De arrondissementsrechtbank te Maastricht:
1. verklaart het beroep gegrond en vernietigt het bestreden besluit;
2. draagt verweerder op een nieuw besluit te nemen op het bezwaarschrift van 25 augustus 1999 met inachtneming van deze uitspraak;
3. bepaalt dat aan eiser het door hem betaalde griffierecht ten bedrage van ƒ 60,-- wordt vergoed door de gemeente Stein;
4. veroordeelt verweerder in de kosten van de beroepsprocedure bij de rechtbank, aan de zijde van eiser begroot op ƒ 1441,58 (waarvan wegens de kosten van rechtsbijstand ƒ 1420,--), te vergoeden door de gemeente Stein aan de griffier van de arrondissementsrechtbank te Maastricht.

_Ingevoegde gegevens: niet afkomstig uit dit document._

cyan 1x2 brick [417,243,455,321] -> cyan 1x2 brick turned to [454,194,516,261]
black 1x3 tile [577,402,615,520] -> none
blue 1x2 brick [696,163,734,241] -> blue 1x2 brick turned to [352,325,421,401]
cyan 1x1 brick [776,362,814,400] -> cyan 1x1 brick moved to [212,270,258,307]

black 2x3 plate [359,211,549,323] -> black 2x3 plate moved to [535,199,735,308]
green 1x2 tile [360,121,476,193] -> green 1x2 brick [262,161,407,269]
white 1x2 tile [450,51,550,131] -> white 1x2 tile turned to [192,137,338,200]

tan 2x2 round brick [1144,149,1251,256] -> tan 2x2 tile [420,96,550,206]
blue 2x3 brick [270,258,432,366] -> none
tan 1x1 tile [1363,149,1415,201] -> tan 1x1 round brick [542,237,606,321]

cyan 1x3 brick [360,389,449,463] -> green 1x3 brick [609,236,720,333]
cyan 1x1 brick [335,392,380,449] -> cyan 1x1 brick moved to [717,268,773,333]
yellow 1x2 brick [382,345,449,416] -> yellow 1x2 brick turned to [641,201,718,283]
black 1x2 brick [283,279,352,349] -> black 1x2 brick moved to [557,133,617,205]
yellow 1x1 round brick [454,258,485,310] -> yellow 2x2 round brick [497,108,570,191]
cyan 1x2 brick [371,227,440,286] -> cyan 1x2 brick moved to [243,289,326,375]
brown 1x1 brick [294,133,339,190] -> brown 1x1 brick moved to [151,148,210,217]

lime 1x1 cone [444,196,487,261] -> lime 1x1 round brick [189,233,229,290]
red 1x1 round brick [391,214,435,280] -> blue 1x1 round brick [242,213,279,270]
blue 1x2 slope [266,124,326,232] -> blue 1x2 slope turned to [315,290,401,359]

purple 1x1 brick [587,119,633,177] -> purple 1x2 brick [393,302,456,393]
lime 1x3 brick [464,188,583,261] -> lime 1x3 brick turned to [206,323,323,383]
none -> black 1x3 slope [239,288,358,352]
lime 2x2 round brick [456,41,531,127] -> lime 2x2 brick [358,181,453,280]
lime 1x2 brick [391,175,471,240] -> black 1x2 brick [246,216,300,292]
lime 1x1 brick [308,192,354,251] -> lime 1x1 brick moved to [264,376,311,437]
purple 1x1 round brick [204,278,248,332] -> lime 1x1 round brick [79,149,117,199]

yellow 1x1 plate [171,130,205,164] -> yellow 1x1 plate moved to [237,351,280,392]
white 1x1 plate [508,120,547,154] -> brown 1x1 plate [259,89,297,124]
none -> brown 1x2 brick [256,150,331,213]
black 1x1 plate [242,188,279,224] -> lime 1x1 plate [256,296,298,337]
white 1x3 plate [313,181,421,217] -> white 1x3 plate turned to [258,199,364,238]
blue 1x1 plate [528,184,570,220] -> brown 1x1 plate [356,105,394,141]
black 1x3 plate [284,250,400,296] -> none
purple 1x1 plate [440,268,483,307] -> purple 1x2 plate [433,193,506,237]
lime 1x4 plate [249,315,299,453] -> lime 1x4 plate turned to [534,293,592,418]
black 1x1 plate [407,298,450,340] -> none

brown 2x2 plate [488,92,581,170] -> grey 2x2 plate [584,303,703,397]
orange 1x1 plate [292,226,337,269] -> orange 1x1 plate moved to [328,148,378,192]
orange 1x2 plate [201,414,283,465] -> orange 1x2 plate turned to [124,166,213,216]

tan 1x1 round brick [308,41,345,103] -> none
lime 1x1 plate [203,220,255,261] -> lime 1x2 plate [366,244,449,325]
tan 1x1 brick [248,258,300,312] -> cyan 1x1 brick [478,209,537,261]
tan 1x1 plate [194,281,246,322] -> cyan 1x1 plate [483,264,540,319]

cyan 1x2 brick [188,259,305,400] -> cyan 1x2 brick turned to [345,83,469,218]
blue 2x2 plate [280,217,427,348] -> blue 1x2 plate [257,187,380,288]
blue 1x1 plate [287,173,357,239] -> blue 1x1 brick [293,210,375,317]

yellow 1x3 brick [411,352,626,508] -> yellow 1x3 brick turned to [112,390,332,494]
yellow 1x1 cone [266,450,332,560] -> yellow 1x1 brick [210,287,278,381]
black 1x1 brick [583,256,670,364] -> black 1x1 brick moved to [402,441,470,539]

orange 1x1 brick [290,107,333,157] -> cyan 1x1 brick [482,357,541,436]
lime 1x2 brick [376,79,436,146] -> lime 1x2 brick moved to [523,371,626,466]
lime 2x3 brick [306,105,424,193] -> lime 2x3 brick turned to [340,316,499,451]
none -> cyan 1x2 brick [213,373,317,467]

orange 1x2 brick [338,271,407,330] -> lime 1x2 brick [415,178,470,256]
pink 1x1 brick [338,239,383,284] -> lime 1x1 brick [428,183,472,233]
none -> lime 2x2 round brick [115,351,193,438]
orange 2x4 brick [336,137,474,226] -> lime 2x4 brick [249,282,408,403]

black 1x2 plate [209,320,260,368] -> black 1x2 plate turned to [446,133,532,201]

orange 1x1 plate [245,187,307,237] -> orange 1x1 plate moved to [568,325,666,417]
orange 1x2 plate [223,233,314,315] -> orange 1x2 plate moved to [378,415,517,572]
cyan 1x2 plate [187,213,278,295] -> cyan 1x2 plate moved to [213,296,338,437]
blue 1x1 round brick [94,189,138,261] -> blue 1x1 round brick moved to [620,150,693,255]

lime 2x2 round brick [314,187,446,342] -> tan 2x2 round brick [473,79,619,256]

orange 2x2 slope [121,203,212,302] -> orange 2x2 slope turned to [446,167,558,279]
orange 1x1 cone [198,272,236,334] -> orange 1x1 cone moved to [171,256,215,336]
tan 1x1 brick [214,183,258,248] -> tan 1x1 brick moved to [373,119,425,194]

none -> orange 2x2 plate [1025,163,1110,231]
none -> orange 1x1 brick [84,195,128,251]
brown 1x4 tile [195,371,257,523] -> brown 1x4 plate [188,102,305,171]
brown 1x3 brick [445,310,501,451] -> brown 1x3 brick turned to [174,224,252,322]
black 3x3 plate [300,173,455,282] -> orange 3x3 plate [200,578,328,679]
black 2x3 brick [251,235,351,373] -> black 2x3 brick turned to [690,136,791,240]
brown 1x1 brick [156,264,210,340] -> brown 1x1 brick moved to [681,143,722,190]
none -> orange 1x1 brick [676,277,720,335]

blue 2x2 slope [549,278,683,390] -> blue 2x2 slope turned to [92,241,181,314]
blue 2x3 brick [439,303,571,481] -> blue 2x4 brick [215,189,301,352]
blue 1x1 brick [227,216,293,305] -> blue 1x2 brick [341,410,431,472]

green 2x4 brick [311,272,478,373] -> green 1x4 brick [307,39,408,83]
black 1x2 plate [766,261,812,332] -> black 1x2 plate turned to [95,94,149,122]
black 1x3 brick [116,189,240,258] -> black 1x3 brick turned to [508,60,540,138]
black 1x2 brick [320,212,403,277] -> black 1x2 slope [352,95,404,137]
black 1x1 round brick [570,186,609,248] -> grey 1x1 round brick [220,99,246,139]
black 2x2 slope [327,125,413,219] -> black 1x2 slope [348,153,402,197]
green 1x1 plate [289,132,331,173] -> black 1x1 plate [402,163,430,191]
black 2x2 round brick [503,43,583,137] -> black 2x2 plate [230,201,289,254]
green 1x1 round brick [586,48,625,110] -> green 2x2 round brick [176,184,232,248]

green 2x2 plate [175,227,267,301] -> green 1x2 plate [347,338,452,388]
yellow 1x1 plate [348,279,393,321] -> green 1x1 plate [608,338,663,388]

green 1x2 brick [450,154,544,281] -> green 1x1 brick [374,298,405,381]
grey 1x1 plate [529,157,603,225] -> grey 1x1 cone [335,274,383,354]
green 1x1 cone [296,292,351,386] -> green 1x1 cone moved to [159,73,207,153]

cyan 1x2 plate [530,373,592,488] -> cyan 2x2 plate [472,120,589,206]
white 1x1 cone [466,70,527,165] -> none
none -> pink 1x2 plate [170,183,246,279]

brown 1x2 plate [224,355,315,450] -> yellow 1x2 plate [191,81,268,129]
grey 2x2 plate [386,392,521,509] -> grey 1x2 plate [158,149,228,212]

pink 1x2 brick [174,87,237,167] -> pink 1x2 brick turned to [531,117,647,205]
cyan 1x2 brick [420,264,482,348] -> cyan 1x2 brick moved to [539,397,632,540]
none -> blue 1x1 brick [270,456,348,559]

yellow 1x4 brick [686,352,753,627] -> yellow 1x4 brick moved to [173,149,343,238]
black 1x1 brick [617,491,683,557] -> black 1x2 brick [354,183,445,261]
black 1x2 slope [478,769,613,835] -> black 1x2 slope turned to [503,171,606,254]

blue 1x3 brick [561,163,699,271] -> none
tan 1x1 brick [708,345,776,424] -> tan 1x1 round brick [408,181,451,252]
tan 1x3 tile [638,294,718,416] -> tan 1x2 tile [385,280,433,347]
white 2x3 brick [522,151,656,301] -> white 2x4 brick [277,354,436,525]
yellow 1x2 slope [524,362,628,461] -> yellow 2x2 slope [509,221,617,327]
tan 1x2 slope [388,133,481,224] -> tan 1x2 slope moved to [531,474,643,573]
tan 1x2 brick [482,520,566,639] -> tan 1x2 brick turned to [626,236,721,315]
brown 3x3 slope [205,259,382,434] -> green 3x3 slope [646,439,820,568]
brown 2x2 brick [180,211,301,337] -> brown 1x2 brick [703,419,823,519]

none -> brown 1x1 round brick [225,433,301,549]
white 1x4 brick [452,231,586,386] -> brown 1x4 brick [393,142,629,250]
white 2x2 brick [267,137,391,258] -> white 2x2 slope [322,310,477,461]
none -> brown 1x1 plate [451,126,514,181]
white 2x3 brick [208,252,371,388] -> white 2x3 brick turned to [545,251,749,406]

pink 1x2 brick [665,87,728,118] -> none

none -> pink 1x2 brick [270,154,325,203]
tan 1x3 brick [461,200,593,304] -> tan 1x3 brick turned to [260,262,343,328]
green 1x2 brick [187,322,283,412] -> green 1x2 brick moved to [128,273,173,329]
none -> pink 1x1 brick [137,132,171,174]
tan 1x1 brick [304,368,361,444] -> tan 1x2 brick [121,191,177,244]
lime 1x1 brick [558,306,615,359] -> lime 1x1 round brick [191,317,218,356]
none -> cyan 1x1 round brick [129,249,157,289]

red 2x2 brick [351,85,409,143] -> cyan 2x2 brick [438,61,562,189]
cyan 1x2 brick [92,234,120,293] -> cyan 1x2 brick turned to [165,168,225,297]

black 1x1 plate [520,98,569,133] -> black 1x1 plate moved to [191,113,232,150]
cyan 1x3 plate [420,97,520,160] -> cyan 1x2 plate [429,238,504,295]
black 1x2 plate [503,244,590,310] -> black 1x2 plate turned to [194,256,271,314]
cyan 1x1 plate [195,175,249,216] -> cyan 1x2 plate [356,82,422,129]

Aldus gedaan door mr. J. Sleddens in tegenwoordigheid van mr. C. Schrammen als griffier en in het openbaar uitgesproken op 18 mei 2001 door mr. Sleddens voornoemd in tegenwoordigheid van voornoemde griffier.
w.g. C. Schrammen w.g. J. Sleddens
Voor eensluidend afschrift:
de wnd. griffier:
Verzonden op: 18 mei 2001
Voor belanghebbenden en het bestuursorgaan staat tegen de uitspraak in de hoofdzaak het rechtsmiddel hoger beroep open bij de Centrale Raad van Beroep, postbus 16002 DA Utrecht. De termijn voor het instellen van het hoger beroep bedraagt zes weken na de datum van verzending van deze uitspraak.
Indien hoger beroep is ingesteld kan ingevolge het bepaalde in artikel 21 van de Beroepswet juncto artikel 8:81 van de Algemene wet bestuursrecht de President van de Centrale Raad van Beroep op verzoek een voorlopige voorziening treffen indien onverwijlde spoed, gelet op de betrokken belangen, dat vereist.